Latihan 1:
Jawablah pertanyaan berikut berdasarkan teks tentang Tuan Baak.
(a) Berapa luas kebun milik Tuan Baak?
(b) Di kota mana putri bungsu Tuan Baak tinggal?
(c) Kepada siapa seluruh tanah Tuan Baak akan diwariskan?
Latihan 2: Sebutkan semua nama tempat, baik kota maupun negara, yang terdapat dalam teks tentang Tuan Baak.

Dokumen:
Tuan Baak seorang petani di pinggir Kota Pusan. Dia memiliki kebun seluas 1,5 hektar. Tanah yang cukup luas untuk ukuran Korea. Dia memiliki dua orang anak laki-laki dan dua anak perempuan. Semua anaknya sudah menikah dan tentu saja masing-masing sudah memberinya cucu. Pertengahan tahun ini umurnya genap 70 tahun.
Putri bungsu Tuan Baak tinggal di Gwangju, hanya beberapa blok dari tempat tinggal saya. Kami berteman baik. Anaknya juga teman anak saya, sama-sama belajar di akademi taekwondo. Saya tidak tahu nama aslinya, tetapi kami biasa memanggilnya omma Tee Joo. Karena anaknya bernama Tee Joo. Omma Tee Joo berarti ibunya Tee Joo.
Pada saat peringatan ulangtahunnya yang ke 70, Tuan Baak berencana akan mengumumkan pembagian warisan. Seluruh tanahnya akan diwariskan pada cucu laki-laki pertama dari anak laki-lakinya yang sulung. Bagi orang Korea, anak laki-laki adalah pewaris utama, juga cucu laki-laki. Menurut keyakinan mereka, hanya doa keturunan laki-lakilah yang dapat membawakan kebahagiaan kepada mereka di alam setelah kematian nanti. Karena itu mereka seolah membeli doa dari anak cucu laki-laki tersebut dengan memberikan warisan.

Data Tersedia:
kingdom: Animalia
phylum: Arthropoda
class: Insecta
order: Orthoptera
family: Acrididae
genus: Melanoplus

Pembahasan 1:
(a) 1,5 hektar.
(b) Gwangju.
(c) Kepada cucu laki-laki pertama dari anak laki-lakinya yang sulung.

Pembahasan 2: Kota Pusan, Korea, Gwangju.